I made rounds on him often. Once when I looked in she was shaving him as ordered by the surgeon. She said to him, "You are lucky I like you. If I didn't I would pull the hair out when I take these electrodes off." He actually began teasing her and smiling.

In the morning when they came to take him to the OR he asked her to go with him. She was already going to as we gave in-person report to the OR nurse. Then he said to me, "Be sure to have her take care of me after surgery. I was so pleased and proud of my friend and of the patient too, but told him he would go to a post surgical ICU and be assigned an RN expert at caring for people after open heart surgery.

The next night we went to visit him. He thanked her. His kids were thankful too.

PS: I was an LVN for many years before earning my RN. Fortunately most coworkers were respectful and I respected them too.

On 7/20/2020 at 8:52 PM, BSNbeDONE said:

I have a today-ain't-the-day look most of the time...I don't know. I personally think I am as sweet as they come.

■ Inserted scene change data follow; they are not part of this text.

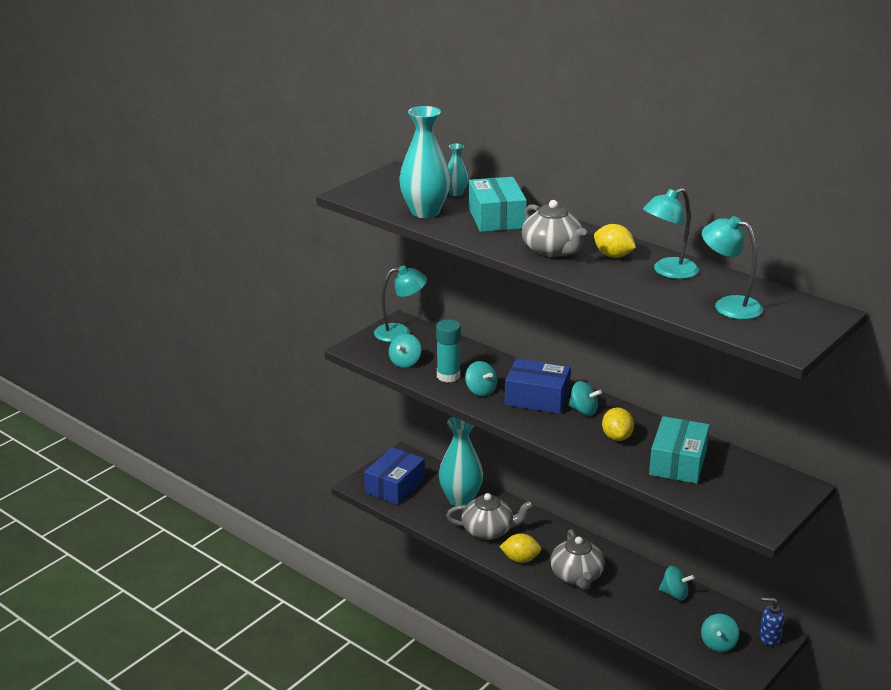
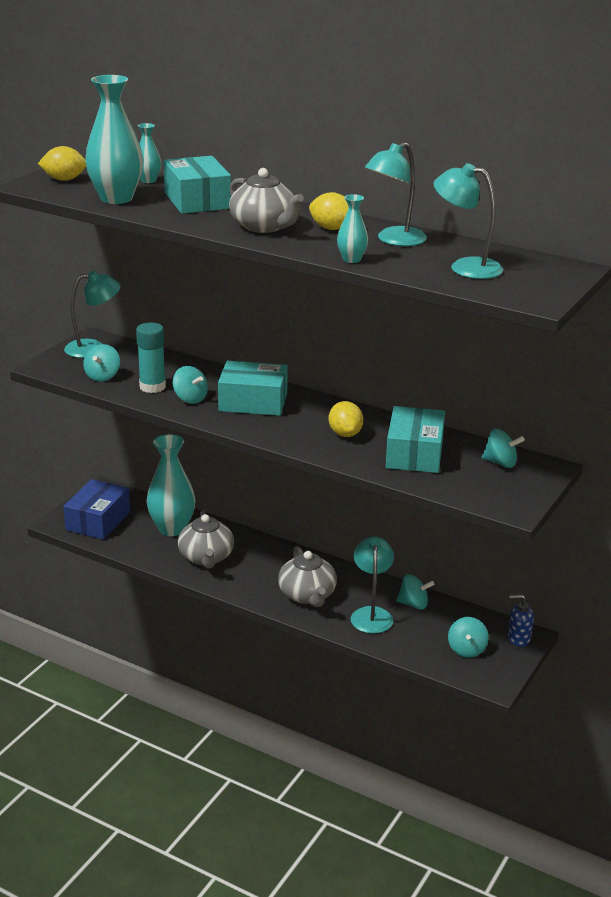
camera: 10 degrees left, 0 degrees up
grey teapot [446,493,533,540] -> grey teapot turned 90 degrees clockwise [178,510,234,569]
yellow lemon [500,534,542,563] -> yellow lemon moved to [38,146,86,181]
blue box [505,358,571,414] -> turquoise box [218,361,288,416]
turquoise spinning top [568,381,602,416] -> turquoise spinning top moved to [482,428,525,468]
none -> turquoise vase [337,194,368,263]
none -> turquoise lamp [351,536,394,634]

That's called a resting B&%^$ face. I used to smile most of the time but in today's environment, I'm slowly but surely perfecting that look myself.

Specializes in Critical care, tele, Medical-Surgical.

As I aged my relaxed face gave me the worried or unhappy look that was not there when I was under 50.

I once worked with a wonderful RN who was as good as any nurses and had the confidence to go with her expertise. Once a new head nurse (term from olden days) evaluating her had no choice but to giver "Five" on all items, but scored her a 4 on a 1-5, five being best about appearance.

She asked, "Why not a five" and was told, "Your elbows are dirty." She answered that it was her skin color and was NOT dirty.

When she told me I remembered my mother putting her elbows in a cut lemon after squeezing the juice out.